Due aiutini da casa per chi ancora non ha capito come navigherà il nuovo governo. Il primo è arrivato ieri mattina con l’ex sottosegretario Mulè, che ha chiesto le dimissioni dagli incarichi di partito ai colleghi di Forza Italia entrati nel governo. Una proposta impensabile quando a comandare c’era solo Berlusconi, ma ormai quell’epoca è finita e i forzisti si dividono in due categorie: quelli con poltrona e quelli senza, con i secondi manovrabili dal capo per tenere sulle spine la premier.

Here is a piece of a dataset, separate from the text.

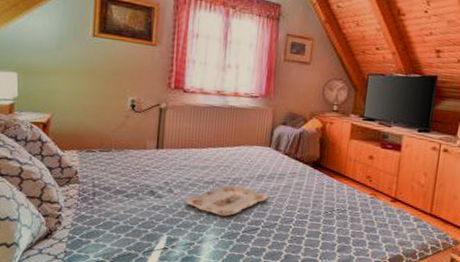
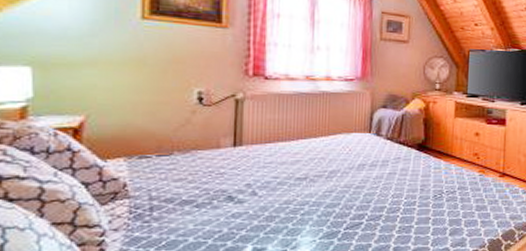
serving tray: present [185,185,267,216] -> none [273,178,370,215]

Passa qualche ora e l’altro alleato, la Lega, gioca un altro scherzo a Palazzo Chigi. Mentre la Meloni sta scrivendo il discorso programmatico che leggerà stamattina, Salvini ne scrive uno tutto suo, mettendoci dentro le solite cose, costosissime, promesse in campagna elettorale. Kryptonite per Giorgia, che sembra preferire i compitini ereditati da Draghi.
Per questo la grancassa mediatica si spertica in lodi sulla sua sobrietà, la sua capacità, la sua serietà, chiudendo gli occhi su quanto si sia piegata per accettare una squadra di governo così deludente, persino peggiore di quella del Cavaliere nel 2008 dove almeno un giovane ce l’avevano infilato: proprio lei.
Dunque, la Presidente del Consiglio va attesa al varco dei suoi provvedimenti, ma sbaglia di grosso chi non vede o non vuol vedere che questo Centrodestra è troppo rissoso per andare lontano. E al di là delle fantasie sull’uomo – o la donna – forte al comando, la Meloni e i suoi ministri troppo deboli per risolvere i problemi del Paese.